The first of them are in their 20s now; many of those have graduated from college, most have landed jobs -- and all, apparently, are ready to spend.
Citing a new book by demographer Kenneth W. Grombach, "The Age Curve: How to Profit from the Coming Generational Storm," Mr. Flood said that as a group, Gen Y'ers are spending at five times the rate their parents did, adjusted for inflation, making them "the largest consumer group in the history of the world."
What drives such a pace of spending? Mr. Flood pointed to divorce and remarriage among baby boomers as a primary factor, using himself as an example.
"I went from having two parents and four grandparents to four parents and eight grandparents," he said. That meant more toys, more gifts of money, more largesse.
"What's going to happen now that [Gen Y'ers] have to go out and fend for themselves? What are they going to do? The answer is a little unclear."
But he seemed certain of one thing. "They're going to have money to spend somehow. It's not that they're going to stop consuming," even if a long downturn in the economy means that they have to take second jobs.
To reach this generation, Mr. Flood said, a company needs to:
n Be consistent: "Don't put one message out there one week because you have a sale," then put out a different message the next week.
n Target a niche. Citing Chris Anderson's "long tail" -- the idea that in a digital world, niche products and services can be as profitable as mainstream fare -- Mr. Flood noted that 58 percent of Amazon sales are for nontraditional books. (As this article was being written, "The Publication Manual of the American Psychological Association" reached No. 20 on Amazon's list).

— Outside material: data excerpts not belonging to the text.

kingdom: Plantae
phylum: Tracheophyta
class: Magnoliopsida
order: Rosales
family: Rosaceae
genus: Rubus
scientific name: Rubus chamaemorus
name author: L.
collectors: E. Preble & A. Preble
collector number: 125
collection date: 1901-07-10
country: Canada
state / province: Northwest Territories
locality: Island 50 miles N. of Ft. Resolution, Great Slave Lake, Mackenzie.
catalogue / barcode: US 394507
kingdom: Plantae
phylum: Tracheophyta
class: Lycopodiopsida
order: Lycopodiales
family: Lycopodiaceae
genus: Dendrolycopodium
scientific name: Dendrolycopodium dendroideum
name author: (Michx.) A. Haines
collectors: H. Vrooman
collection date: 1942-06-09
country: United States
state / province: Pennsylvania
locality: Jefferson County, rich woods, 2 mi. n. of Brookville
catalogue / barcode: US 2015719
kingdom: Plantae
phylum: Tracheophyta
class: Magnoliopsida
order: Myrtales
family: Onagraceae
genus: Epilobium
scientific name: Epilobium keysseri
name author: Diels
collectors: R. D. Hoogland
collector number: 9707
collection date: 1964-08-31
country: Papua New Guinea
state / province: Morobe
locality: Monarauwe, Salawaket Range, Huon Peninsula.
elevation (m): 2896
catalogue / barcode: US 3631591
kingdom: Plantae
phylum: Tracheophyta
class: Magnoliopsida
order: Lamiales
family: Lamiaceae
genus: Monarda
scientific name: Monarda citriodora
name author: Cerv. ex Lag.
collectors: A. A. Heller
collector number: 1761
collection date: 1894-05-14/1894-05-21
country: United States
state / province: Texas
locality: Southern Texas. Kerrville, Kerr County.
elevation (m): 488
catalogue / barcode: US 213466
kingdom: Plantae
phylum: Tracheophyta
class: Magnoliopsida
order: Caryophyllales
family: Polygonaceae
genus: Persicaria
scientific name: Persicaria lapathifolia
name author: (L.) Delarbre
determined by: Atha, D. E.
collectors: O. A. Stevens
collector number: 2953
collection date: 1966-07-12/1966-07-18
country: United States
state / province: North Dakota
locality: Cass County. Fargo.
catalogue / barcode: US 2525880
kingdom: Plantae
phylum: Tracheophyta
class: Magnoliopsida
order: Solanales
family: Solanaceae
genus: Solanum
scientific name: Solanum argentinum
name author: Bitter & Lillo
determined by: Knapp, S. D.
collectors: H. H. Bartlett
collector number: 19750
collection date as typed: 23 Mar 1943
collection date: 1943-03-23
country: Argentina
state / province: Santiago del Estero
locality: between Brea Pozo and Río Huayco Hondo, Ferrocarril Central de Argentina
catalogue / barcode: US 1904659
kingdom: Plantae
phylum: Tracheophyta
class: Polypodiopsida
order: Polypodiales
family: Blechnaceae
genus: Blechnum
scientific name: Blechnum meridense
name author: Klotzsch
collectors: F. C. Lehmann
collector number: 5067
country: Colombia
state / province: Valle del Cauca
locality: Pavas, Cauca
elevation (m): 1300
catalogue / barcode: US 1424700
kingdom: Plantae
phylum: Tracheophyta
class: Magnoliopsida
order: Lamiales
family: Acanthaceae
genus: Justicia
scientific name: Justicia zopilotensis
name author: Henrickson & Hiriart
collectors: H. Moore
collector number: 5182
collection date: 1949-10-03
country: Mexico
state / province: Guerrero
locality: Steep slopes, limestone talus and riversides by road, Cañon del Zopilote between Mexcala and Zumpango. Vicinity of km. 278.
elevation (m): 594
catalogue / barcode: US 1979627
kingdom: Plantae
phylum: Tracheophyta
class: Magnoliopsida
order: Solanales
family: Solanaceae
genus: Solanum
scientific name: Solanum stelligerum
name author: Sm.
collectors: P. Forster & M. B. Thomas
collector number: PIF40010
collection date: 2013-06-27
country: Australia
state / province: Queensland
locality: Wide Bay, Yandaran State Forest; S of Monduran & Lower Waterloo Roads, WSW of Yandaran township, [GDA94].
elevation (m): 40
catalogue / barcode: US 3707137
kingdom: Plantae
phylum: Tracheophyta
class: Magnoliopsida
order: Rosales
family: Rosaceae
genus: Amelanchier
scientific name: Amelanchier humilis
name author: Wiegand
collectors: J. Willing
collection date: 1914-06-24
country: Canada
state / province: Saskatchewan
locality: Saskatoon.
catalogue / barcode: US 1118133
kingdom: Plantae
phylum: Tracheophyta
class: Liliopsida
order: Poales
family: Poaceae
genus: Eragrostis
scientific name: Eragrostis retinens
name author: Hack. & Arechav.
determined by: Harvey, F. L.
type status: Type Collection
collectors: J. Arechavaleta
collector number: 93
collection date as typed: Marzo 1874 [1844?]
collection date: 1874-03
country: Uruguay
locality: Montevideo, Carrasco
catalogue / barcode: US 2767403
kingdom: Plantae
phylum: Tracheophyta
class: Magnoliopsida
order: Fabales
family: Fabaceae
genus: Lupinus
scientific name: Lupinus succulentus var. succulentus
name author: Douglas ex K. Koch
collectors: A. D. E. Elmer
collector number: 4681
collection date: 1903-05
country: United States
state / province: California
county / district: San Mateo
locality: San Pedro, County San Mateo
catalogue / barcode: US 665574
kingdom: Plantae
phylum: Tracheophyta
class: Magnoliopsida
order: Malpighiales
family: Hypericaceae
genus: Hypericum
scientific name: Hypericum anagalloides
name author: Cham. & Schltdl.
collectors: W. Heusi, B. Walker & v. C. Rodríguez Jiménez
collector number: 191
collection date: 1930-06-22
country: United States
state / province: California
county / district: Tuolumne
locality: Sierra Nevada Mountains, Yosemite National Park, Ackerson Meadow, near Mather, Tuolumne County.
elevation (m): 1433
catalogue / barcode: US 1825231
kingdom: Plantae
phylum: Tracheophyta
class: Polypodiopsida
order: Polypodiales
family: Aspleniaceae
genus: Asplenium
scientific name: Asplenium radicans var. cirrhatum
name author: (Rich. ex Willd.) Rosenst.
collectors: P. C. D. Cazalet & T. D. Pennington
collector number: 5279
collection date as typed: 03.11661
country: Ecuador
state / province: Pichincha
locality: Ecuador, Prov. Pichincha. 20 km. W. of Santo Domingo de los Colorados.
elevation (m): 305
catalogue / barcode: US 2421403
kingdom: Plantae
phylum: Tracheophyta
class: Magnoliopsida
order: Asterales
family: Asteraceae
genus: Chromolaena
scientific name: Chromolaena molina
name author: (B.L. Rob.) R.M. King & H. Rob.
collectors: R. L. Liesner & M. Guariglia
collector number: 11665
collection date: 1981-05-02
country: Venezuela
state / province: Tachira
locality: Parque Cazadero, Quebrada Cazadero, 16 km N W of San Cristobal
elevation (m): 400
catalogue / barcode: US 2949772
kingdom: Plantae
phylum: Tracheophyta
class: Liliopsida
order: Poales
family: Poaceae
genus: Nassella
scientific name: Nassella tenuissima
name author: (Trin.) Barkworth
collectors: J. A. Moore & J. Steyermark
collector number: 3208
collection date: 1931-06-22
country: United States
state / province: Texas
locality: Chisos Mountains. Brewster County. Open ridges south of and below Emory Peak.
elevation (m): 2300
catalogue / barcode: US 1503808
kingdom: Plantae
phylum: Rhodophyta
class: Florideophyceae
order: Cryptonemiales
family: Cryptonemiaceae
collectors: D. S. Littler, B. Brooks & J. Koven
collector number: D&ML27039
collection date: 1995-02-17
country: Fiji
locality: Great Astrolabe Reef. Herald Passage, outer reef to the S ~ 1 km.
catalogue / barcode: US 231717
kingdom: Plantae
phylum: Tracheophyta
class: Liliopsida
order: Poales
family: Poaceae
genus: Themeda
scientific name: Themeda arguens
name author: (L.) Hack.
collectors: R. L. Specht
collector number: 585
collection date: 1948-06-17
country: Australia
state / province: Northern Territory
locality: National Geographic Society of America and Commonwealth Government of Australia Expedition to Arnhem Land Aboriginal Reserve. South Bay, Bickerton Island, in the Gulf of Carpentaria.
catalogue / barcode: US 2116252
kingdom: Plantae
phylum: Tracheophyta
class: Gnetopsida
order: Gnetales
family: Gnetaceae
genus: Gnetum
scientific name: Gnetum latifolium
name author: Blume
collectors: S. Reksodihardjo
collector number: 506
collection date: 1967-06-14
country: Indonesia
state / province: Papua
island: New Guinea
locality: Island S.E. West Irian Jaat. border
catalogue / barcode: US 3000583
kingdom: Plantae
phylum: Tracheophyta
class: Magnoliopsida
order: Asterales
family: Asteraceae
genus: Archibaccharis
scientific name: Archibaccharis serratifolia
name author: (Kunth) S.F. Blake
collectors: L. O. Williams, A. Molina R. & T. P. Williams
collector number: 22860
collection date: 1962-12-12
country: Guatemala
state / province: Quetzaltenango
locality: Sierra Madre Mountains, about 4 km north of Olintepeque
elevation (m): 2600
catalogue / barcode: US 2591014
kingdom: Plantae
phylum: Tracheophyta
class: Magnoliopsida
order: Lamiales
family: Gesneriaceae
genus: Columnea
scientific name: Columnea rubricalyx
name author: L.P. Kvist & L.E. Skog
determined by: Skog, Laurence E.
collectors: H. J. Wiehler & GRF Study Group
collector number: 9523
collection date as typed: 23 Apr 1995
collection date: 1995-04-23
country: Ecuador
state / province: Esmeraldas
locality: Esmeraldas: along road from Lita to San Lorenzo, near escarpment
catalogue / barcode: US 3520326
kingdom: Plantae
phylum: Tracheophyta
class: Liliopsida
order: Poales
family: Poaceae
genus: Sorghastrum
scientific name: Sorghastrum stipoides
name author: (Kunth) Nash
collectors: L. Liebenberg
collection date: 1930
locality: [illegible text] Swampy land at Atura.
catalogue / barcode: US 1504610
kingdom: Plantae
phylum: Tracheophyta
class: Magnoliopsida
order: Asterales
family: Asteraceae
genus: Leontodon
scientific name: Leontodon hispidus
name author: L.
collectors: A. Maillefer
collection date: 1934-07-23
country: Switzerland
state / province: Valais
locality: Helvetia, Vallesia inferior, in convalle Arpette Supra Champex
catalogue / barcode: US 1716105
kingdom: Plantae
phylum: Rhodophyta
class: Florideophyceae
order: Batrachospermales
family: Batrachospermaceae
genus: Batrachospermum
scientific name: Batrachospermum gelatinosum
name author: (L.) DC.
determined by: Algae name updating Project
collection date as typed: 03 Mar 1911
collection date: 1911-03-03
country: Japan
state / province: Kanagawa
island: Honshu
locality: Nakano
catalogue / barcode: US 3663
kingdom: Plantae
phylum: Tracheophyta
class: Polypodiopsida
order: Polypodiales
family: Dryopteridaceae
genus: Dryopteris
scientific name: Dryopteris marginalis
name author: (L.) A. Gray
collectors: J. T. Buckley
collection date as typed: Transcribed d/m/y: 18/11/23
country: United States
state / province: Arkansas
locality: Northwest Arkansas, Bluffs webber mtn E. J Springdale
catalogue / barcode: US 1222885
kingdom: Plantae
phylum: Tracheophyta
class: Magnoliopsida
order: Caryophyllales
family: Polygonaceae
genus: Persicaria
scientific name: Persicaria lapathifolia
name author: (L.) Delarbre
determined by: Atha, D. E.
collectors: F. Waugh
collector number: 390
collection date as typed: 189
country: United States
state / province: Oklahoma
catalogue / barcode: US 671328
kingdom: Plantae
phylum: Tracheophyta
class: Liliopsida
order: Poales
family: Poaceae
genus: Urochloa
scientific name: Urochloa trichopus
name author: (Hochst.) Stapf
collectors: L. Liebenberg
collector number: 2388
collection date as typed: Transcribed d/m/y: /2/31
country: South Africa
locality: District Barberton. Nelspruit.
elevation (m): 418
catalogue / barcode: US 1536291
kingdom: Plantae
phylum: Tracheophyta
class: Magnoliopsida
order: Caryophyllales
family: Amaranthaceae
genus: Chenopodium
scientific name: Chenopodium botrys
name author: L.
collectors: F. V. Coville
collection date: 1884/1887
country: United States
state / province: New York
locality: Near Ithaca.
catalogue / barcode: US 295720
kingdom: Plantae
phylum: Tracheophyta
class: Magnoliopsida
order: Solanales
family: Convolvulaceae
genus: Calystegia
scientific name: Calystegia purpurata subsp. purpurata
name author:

n Survey customers and engage in trial and error. Gen Y'ers expect companies to seek their input. They also expect them to acknowledge mistakes and to fix them.
That last tip may be especially important for WITF, given the scope of Ms. Davis' plans. But she feels that it is time for public broadcasting to take on risk in order to attract new audiences.
"The challenge is to hold on to our core … while bringing in the new people," she said. "The traditional view of public broadcasting is, 'They're going to come to us anyway.'"
Ms. Davis said one of the most important aspects of the new initiative is that WITF is reaching out into Harrisburg area's substantial Latino community, partnering with Estamos Unidos de Pennsylvania to promote education among Latino youth.
Still, she acknowledged that "not everybody's going to be interested" in the station's programming. She is OK with that, so long as at least some of them come into the WITF fold.
"Then we've got to go on and figure out how to reach the young professionals."